WASHINGTON – Bolstered by exploding losses at Fannie Mae and Freddie Mac, an influential senator introduced legislation today that would privatize the secondary mortgage market and end government guarantees on mortgages and mortgage backed securities.
“This legislation gradually reduces the government’s footprint in housing finance, brings added transparency to the mortgage market, and fixes many of the market’s infrastructure problems that have come to light since the financial crisis of 2008,” said Sen. Robert Corker of Tennessee, who is one of the senior Republicans on the Senate Banking Committee.

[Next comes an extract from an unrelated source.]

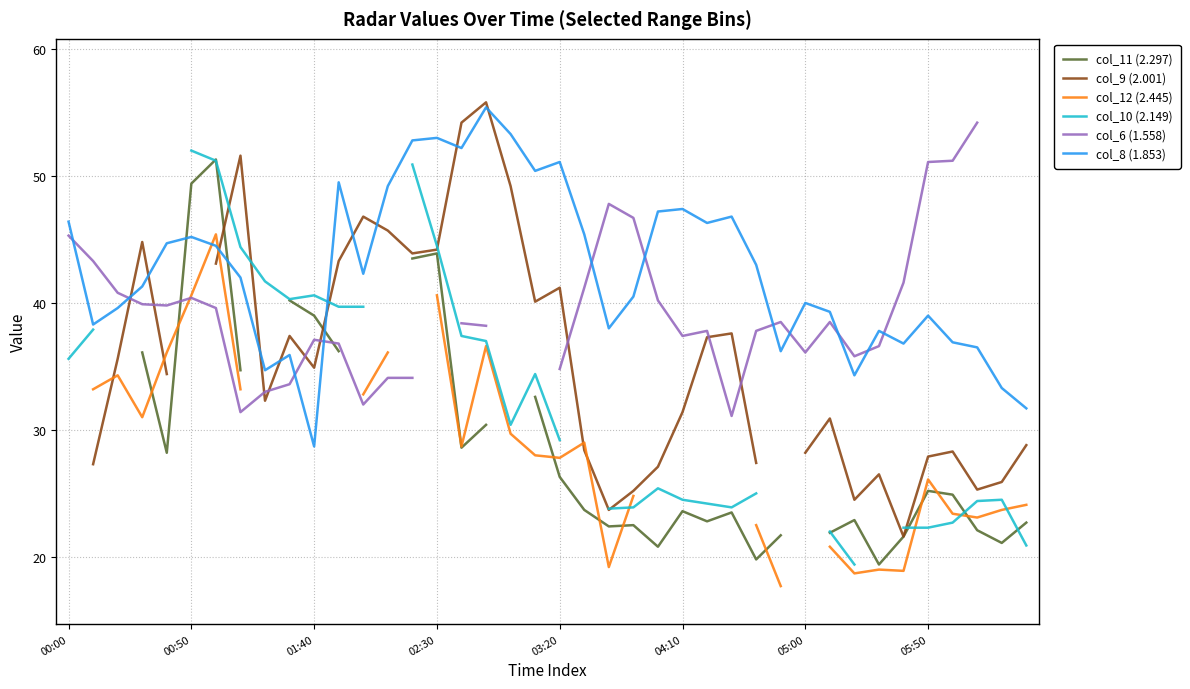

How many distinct data groups are displayed?

6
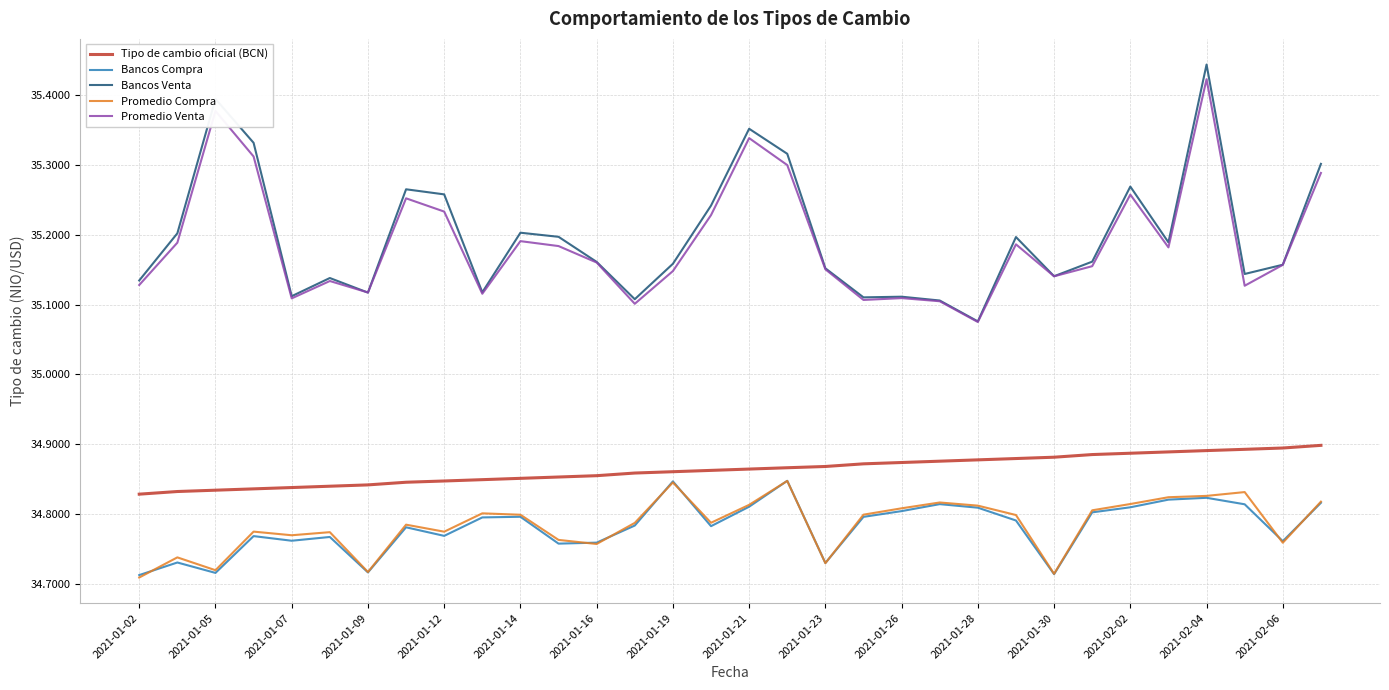

Which series has the widest spread of values?

Bancos Venta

Corker’s bill comes days after Fannie Mae and Freddie Mac, under federal conservatorship since September 2008, reported additional $14 billion of losses for the third quarter and increased their need for taxpayer assistance to more than $160 billion.
The bill, similar to efforts being undertaken in the House, would sell off all systems and technology owned by Fannie and Freddie to private investors and gradually eliminate the government guarantee on mortgage backed securities issued by the two secondary mortgage giants, which now back a staggering 90% of all new single family home loans.
The privatization of the secondary mortgage market has been keenly opposed by credit unions which rely on Fannie and Freddie to buy more than half of their mortgages and to guarantee the MBS they buy with surplus credit union funds.
Corker’s proposal would create a uniform legal structure for MBSs, which would be regulated by the Federal Housing Finance Agency. Under the bill all borrowers would need a 5% downpayment and full documentation to qualify for a loan.
Corker’s Senate bill comes as the House has been debating the privatization for more than a year and represents an increase interest in the effort to shed the government of the growing financial burdens of the Fannie and Freddie bailout.